In the present day, the digital advantages of the OpenType expanded character sets allow flexibility, variety, and reminiscence in typography. A font family, for example, Adobe Garamond Premier Pro has ten different ampersands distributed among its Roman and italic versions, while Poetica (by Robert Slimbach) offers a total of 62 variations.
Despite of many writing variations, we usually distinguish two main streams or versions. Firstly, a roman glyph, which follows the Carolingian stroke, which we know and use the most. On the other hand, an italic variable that emulates later cursive et ligatures from the Renaissance resembles more the word itself. Even though styles and variations are frequent, it is by no means a rule in modern typography design.
About Its Contemporary Naming
An explanation to its English designation, ampersand, can be related to & being taught alongside the twenty-six letters of the English alphabet until the nineteenth century.
As explained in the Merriam-Webster dictionary:
Starting in the late Middle Ages, single letters that also functioned as words—think I and A—were referred to as letters with the aid of the phrase per se, to clarify that it was the letter being referred to, and not the word. […] When the 27th quasi-letter & was referred to it was called & per se, and, meaning “& by itself (is the word) and.” That read as “and per se and”5.
Eventually, English speakers summarized this “and per se, and” expression into “ampersand”.
The French, on the other hand, went straight to the definition. The word for & is esperluette. This derives from es-per-lou-et, which is the Occitan equivalent for the French C’est pour le « et »: “it is for the and”. Crystal clear.
In Spanish, we simply call it et, honoring its Latin roots.
When and When Not to Use It
In Spanish writing, its use faces a functional dilemma, as the word for and is y, and it is simpler to draw than the ampersand itself. In which case, choosing to replace the word y with the ligature & will be a matter of aesthetics (and perhaps snobbery, too) rather than practicality.
Regardless of the language and despite its former purposes, using & as a replacement for the word and in running text is perceived as a grammar mistake and should be avoided, with some exceptions.
Most common usage of the ampersand:
In commercial-related matters such as business partnerships and, branding and logo design (Tiffany & Co., Johnson & Johnson).
In certain fields, to denote professional collaborations (“Screenplay by Quentin Tarantino & Roger Roberts Avery”).
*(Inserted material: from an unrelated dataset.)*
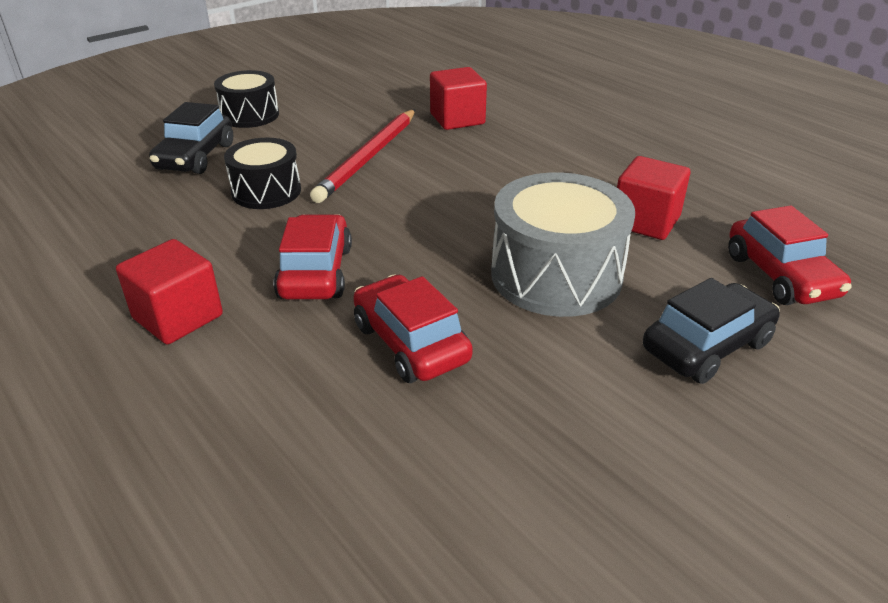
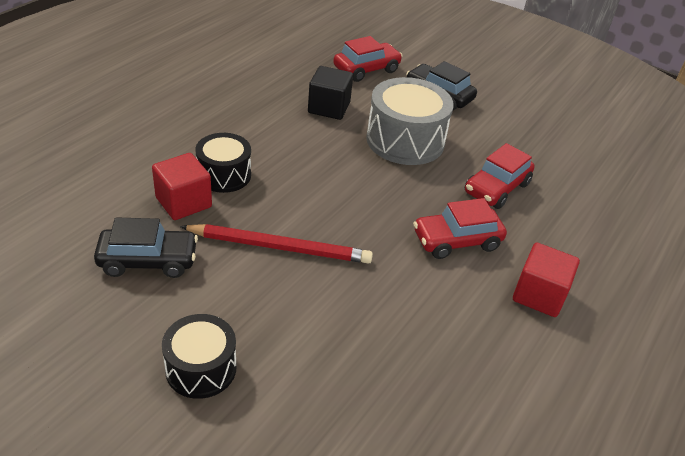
camera: 110 degrees left, 5 degrees up
black car [149,102,233,174] -> black car moved to [94,217,198,278]
black drum [224,138,301,209] -> black drum moved to [195,133,251,193]
red cube [617,156,690,240] -> black cube [308,66,353,120]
In abbreviations that include the word and (B&B for bed and breakfast, R&B for rhythm and blues).
In academic writing, formal style guides like APA encourage its use in the citation when the source has more than one author.
The Latin expression et cetera (meaning and so forth)—frequently identified with etc.—can also be written &c.
1 In a written language, a logogram is a character that represents a word or morpheme. All ten digits of the Arabic numeral system are logograms: 4 designates four. Moreover, it can be found in Chinese characters, Egyptian hieroglyphs, and even cuneiform scripts, dating back in the Bronze Age. You might be already familiar with logograms such as % (meaning percent), £ (meaning pound), or @ (meaning at).
2 A ligature is the result of the merging of two or more letters into one. For example, ae into æ. From modern alphabets, letter w is the result of the merging of vivo and uu, and ñ was originally created to replace nn. The equivalent Armenian word for and—եւ—also has its own ligature: և.
3 This and future shorthand systems, were created with the intention of speeding up the writing process.
4 Tschichold, Jan. A brief history of the ampersand. Paris, Zeug, 2018.